[TASK ITEM]:
How many lines in the material below contain the word "implemented"? Answer with the number alone.

═════ RECORDED INFORMATION ═════

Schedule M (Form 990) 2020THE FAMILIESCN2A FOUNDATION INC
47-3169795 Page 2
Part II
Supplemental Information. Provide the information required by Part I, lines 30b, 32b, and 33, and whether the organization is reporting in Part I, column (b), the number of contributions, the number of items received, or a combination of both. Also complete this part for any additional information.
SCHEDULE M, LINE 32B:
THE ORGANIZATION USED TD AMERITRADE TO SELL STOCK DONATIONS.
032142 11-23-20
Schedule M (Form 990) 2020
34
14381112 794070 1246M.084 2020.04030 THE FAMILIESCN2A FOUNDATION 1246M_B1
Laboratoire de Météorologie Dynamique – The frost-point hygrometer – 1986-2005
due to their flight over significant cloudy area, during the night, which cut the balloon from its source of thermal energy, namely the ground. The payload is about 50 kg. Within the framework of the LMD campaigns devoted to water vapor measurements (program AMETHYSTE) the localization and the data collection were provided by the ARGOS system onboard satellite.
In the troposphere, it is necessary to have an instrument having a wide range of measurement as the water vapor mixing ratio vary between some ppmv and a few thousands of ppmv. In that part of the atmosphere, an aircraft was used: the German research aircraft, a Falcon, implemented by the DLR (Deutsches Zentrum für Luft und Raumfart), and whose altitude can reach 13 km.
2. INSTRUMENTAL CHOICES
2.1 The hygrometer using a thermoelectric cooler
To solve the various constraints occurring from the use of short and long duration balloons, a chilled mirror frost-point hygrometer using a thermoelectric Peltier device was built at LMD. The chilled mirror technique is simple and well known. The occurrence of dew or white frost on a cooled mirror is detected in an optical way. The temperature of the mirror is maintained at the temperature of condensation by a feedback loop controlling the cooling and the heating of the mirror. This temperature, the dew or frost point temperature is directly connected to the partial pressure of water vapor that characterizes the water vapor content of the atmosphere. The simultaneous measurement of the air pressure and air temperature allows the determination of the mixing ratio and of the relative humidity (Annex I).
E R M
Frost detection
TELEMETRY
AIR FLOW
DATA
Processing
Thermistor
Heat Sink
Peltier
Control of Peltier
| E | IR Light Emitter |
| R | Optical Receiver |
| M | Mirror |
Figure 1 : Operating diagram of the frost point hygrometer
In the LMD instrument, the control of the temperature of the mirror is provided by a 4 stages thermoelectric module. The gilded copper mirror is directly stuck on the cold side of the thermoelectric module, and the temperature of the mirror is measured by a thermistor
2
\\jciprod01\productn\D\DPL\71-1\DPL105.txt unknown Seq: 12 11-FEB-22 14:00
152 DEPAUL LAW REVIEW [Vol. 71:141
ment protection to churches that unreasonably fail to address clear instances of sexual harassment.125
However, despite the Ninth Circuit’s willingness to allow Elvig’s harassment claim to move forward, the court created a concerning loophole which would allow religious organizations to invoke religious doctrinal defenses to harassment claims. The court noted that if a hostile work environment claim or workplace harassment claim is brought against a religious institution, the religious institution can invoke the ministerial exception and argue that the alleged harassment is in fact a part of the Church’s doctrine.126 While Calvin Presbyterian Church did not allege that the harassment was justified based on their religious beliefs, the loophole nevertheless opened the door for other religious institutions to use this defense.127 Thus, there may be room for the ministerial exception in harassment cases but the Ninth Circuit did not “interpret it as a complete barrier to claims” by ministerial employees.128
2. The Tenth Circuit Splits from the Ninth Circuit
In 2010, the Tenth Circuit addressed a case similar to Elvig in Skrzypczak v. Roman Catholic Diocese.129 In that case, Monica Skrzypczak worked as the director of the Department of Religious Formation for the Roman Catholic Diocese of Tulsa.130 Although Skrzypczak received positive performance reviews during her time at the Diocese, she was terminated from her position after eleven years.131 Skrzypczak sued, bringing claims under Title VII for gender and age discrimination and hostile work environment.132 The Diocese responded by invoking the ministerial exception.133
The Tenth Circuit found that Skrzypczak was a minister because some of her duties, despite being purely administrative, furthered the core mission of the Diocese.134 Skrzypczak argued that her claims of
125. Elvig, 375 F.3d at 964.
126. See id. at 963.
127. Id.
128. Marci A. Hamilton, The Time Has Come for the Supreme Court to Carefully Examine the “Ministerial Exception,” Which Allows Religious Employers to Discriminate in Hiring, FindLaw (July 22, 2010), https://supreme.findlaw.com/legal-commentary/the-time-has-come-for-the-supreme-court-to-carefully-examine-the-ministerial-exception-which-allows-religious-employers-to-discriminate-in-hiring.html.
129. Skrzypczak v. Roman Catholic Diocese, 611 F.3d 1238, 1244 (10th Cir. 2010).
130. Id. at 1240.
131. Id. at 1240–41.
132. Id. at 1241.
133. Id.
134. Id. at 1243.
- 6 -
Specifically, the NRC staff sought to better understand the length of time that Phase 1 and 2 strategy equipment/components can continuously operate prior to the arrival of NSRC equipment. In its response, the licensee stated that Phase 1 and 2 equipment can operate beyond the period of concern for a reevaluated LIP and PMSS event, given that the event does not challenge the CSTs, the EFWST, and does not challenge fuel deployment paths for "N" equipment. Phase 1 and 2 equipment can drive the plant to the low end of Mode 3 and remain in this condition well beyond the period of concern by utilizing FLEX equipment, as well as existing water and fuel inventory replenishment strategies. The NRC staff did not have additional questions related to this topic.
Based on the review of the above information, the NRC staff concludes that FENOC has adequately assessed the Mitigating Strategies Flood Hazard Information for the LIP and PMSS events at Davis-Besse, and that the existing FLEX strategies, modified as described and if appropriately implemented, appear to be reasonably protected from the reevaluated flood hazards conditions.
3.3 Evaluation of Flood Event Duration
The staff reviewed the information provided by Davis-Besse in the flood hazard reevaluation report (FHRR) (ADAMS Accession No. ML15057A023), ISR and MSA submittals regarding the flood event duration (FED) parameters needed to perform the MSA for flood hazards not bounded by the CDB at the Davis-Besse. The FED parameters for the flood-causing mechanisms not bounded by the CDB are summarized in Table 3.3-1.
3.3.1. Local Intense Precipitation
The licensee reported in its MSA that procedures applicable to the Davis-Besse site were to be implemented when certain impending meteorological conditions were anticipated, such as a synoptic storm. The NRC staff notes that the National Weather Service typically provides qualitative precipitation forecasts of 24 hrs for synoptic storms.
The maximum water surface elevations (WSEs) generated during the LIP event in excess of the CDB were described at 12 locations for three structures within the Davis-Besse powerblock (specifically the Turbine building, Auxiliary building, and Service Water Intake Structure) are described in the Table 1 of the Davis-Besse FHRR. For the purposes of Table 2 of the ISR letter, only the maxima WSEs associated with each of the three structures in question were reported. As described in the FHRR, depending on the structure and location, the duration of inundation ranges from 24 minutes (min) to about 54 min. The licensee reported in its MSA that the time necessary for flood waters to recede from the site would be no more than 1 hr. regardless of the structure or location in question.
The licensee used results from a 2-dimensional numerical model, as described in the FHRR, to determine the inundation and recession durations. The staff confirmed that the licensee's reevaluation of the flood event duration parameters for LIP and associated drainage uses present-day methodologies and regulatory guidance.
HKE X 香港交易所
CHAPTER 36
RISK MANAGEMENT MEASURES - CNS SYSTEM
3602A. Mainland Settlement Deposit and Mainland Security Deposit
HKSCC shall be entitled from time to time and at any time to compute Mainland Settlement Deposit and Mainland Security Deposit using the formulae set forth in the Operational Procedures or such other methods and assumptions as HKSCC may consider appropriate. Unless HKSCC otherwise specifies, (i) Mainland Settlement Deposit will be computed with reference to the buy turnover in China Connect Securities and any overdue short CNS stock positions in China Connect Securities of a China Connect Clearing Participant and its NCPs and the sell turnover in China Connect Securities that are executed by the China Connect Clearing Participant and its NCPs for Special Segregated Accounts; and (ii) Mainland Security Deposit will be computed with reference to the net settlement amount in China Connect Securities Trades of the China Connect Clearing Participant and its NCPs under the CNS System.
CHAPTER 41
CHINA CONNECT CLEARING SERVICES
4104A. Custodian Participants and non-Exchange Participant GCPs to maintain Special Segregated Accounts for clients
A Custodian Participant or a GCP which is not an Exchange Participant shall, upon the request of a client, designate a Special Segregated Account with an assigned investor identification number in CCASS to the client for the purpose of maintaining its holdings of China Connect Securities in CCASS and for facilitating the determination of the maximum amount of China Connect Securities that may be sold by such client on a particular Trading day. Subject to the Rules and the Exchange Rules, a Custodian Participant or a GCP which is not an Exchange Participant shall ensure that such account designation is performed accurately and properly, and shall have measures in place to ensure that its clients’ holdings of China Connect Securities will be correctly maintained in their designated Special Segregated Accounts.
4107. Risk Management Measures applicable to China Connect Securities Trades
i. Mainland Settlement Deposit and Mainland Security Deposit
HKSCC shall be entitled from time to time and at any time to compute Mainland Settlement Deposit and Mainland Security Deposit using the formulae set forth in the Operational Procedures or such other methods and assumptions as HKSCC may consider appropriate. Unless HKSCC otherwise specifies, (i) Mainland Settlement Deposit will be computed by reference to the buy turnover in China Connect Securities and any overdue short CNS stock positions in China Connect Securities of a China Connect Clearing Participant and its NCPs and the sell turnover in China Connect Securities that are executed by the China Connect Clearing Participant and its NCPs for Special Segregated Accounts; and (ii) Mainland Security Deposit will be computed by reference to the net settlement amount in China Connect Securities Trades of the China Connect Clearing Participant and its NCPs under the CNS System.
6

═════

[SOLUTION TO THE EXERCISE]:
3